Can you tell me what/where the OST file is? What does it do?


The OST normally resides in %UserProfile%\Local Settings\Application
Data\Microsoft\Outlook, but Outlook itself can tell you exactly where it is
if you ask it. ToolsEmail AccountsNext. Select the Exchange account and
click Change, More Settings, AdvancedOffline Folder Settings and examine
the File field. Note, however, it doesn't apply to your case because you're
not using Exchange.

The OST is similar in nature to a PST. It acts as an image of the contents
of the Exchange mailbox so that 1) you can use Outlook offline and have it
behave exactly as though it were online, with access to the same data
existing in the mailbox as the last time you were online and 2) to provide
faster user interface response when accessing data while online.

I followed the earlier tip to re-point all my rules to the correct
folders to which messages were to be transferred, and it worked.
However I have over a hundred rules and thus it was a very laborious
fix. Surely there must be an easier solution.

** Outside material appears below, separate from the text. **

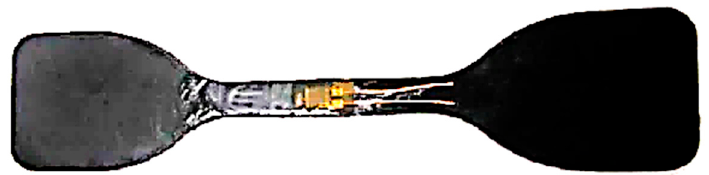
Figure 8. Tensile specimen with strain gage attached.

Alas, I don't think so. You never did explain how you moved your PST, so it
would be difficult to explain how it happened. A rule contains more
information than you see in the Rules Wizard. References to a folder can
include not only the folder name, but the path to the data store in which it
resides.

And I still am puzzled about why this happened in the first place --
my basic question, and that of earlier posters, is *why do the rules
work manually but not automatically* ?


I have no special internals knowledge, but from observation it appears that
manually running a rule requires less information about the data store
location than does automatic running of that rule. With Outlook using a PST
as the delivery location, the rules exist in the PST. Outlook has data
structures that are supposed to contain the path to that PST. When running
a rule manually, the rule engine itself has no trouble finding the folder
becuase the rule you feed it and the folder it references are in the same
data store. When the rule runs automatically, there appears to be an extra
step needed to locate the rule source so that the rules can be handled by
the rule engine and perhaps because of how you manipulated your PST, the
ability to locate the rule source is broken because the stored path no
longer matches the actual path to the PST.